Adam Curry

The Physics of Consciousness: Bridging the Yugas with Quantum Mind

Adam Curry

Director, Entangled Foundation | Inventor, Consciousness Researcher, Technologist

Adam Curry is a consciousness researcher and inventor whose work explores the measurable interface between mind, matter, and the quantum field. A former Director at the Princeton Engineering Anomalies Research (PEAR) Lab, Curry’s background combines cutting-edge data analysis with open-minded inquiry into the nature of reality.

As founder of the Entangled Foundation, he leads pioneering experiments in collective consciousness, random-event correlations, and non-local information fields—continuing decades of research into how human intention can influence physical systems. His work investigates whether consciousness itself may act as a resonant field shaping the evolution of civilization through great cycles of time.

By uniting ancient metaphysical principles with quantum information science, Curry’s research points toward a new synthesis: that consciousness is not a by-product of matter, but the substrate of the universe, a view echoing the higher states of awareness described in the ascending Yugas.

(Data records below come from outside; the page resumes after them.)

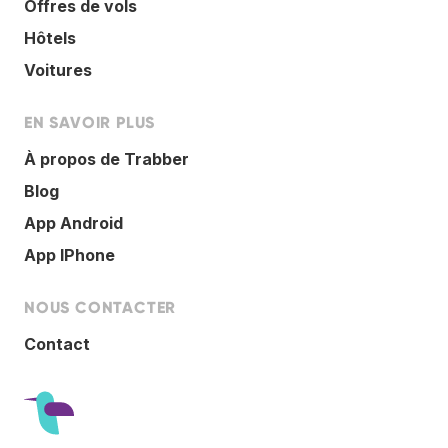
Offres de vols
Hôtels
Voitures
EN SAVOIR PLUS
À propos de Trabber
Blog
App Android
App IPhone
NOUS CONTACTER
Contact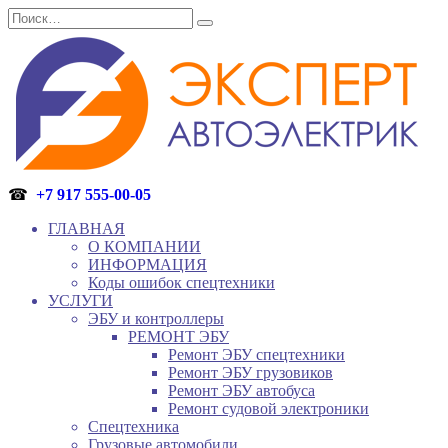
Перейти
Search
к
for:
содержанию
☎
+7 917 555-00-05
ГЛАВНАЯ
О КОМПАНИИ
ИНФОРМАЦИЯ
Коды ошибок спецтехники
УСЛУГИ
ЭБУ и контроллеры
РЕМОНТ ЭБУ
Ремонт ЭБУ спецтехники
Ремонт ЭБУ грузовиков
Ремонт ЭБУ автобуса
Ремонт судовой электроники
Спецтехника
Грузовые автомобили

Bridging Ancient Cycles with Modern Science

Adam Curry’s presentation at CPAK examines whether ancient metaphysical models—such as cyclical ages and ascending epochs—can be meaningfully connected to contemporary understandings of quantum information and collective systems.

This talk explores:

  • Consciousness as an informational field

  • Experimental data on intention and physical systems

  • Non-local correlations and collective effects 

  • Whether large-scale shifts in civilization mirror changes in consciousness

At CPAK, this perspective serves as a bridge—linking speculative ancient models with contemporary scientific inquiry.

A Scientific Lens on Ancient Ideas

Within CPAK’s exploration of precession, Yugas, and lost knowledge systems, Adam Curry contributes a rigorously analytical perspective—one grounded in data, experimentation, and systems thinking.